Graduation Year


Document Type




Degree Granting Department

Biomedical Engineering

Major Professor

Mark Jaroszeski, Ph.D.


Direct current, Cell-cell contact, Cell fusion, NT2 cells, Fusion chamber, 1:1 fusion


Cell fusion is an important technique that is used in the field of medicine and biomedical research. For instance, fusion can be used to create hybridomas and novel types of secretory hybrid cells. It may also be used to engineer cultured insulin-secreting pancreatic B-cell lines for the treatment of diabetes. Historically, the applications listed above have been accomplished by a number of methodologies including dielectrophoresis, centrifugation, polyethylene glycol (PEG) and viral fusion proteins. However, these approaches often fail to produce the desired results due to poor cell viability, lack of 1:1 fusion, and use of non-physiological environments. It is proposed that the application of an electrical field generated by corona charge (corona fields) and subsequent treatment with direct current (DC) pulse technology will overcome these deficiencies. Isolated and pre-labeled neuronally committed human teratocarcinoma (NT2) cells in monoculture or co-culture, were seeded in chambers, constructed in the laboratory, and allowed to adhere to the chamber bottom prior to corona treatment.

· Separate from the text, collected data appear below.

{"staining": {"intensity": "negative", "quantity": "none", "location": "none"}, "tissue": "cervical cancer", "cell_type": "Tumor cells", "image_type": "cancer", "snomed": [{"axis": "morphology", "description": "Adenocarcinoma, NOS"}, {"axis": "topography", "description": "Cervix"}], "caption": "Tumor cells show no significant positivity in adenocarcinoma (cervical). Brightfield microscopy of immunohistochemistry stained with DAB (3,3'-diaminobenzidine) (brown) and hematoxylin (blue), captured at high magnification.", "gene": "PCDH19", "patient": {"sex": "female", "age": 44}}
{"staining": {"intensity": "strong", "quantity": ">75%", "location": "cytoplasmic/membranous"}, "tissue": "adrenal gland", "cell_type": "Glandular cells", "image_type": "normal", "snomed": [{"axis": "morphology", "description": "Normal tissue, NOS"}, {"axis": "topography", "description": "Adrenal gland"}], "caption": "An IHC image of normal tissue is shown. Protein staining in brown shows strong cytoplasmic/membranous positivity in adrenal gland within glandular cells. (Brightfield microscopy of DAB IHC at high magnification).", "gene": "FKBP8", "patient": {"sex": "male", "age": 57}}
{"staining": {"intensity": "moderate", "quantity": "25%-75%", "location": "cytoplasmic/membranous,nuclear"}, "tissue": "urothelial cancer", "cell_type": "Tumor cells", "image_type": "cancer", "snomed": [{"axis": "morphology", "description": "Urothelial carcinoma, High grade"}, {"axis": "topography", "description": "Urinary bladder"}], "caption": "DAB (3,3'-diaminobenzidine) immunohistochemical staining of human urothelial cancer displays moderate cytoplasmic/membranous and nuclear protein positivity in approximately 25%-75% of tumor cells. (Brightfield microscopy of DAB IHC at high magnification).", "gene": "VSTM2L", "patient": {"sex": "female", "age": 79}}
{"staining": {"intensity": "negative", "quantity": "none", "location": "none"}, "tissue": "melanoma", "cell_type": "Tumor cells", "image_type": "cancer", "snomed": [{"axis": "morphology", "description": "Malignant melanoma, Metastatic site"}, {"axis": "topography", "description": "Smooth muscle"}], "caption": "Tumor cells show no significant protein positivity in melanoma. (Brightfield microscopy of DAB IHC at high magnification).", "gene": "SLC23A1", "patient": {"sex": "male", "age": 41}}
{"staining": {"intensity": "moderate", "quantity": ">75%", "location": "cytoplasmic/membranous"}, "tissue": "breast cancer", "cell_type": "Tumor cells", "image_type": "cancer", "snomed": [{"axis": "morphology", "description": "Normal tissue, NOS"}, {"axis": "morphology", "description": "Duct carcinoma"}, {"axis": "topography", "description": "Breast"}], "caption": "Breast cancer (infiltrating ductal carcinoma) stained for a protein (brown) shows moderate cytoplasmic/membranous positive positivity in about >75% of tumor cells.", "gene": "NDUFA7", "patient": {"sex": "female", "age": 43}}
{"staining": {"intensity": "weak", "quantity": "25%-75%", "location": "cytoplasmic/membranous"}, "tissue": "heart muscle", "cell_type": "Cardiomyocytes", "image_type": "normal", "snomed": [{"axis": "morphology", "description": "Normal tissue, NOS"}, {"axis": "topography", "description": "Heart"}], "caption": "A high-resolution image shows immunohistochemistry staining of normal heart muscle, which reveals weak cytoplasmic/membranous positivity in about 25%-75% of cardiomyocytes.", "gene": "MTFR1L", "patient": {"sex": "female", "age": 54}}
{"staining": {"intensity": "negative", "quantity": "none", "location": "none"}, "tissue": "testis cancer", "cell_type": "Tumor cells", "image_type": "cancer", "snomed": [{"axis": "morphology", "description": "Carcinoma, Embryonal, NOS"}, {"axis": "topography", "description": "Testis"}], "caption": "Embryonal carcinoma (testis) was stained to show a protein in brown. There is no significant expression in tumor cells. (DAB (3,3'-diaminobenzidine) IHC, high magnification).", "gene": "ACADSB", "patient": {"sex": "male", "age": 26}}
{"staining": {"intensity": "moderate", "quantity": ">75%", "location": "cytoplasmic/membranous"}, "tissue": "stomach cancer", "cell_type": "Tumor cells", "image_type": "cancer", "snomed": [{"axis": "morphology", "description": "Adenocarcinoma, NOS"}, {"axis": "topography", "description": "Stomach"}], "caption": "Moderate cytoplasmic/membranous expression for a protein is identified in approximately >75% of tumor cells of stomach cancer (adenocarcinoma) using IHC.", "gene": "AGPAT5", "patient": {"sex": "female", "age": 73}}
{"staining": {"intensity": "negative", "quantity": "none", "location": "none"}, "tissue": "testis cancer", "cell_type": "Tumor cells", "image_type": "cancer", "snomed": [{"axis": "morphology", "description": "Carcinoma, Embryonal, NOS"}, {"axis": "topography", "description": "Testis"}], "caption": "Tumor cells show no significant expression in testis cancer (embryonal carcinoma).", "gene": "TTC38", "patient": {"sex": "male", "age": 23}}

A corona generator, also constructed in the laboratory, was used to expose cells to positive and negative electrical charges to induce cell-cell contact. The cells were then pulsed with DC voltage to induce fusion. During the experiments, cells were photographed sequentially to record cell movement/contact and fusion. The project was designed to identify optimal corona-based electrofusion parameters for viable, 1:1 cell fusion. Optimal results for cell-cell contact were obtained using a cell density of 2.35 times ten to the fourth power cells per microliter Dulbecco's Modified Eagle Medium (DMEM) in a grounded circular plate corona chamber following at least 3 minutes of settling time. Corona charges from (+) 6.1 kilivolt and (-) 5.5 kilivolt potentials were determined as being most favorable for cell movement and viability.

Fusion was best achieved by first exposing either a circular or square ungrounded corona chamber configuration to 3 minutes (+) corona charge followed by 3 minutes (--) corona charge; disturbing the cells in the chamber with mechanical force; and then exposing them to 8-15 sequences of a 2,500 Volts per centimeter DC pulse at 100 microseconds.